#### REQUIRED ACTION
Line by line, print the records exactly, and keep images out of the copy.

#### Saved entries
====

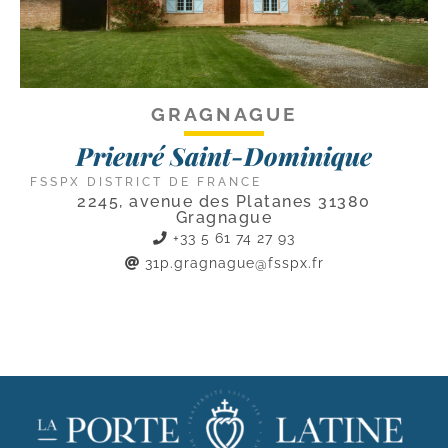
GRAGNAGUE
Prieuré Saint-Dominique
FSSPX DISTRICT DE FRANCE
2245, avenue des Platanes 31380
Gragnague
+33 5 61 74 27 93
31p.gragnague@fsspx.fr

====

#### RESPONSE TO THE TASK
GRAGNAGUE
Prieuré Saint-Dominique
FSSPX DISTRICT DE FRANCE
2245, avenue des Platanes 31380
Gragnague
+33 5 61 74 27 93
31p.gragnague@fsspx.fr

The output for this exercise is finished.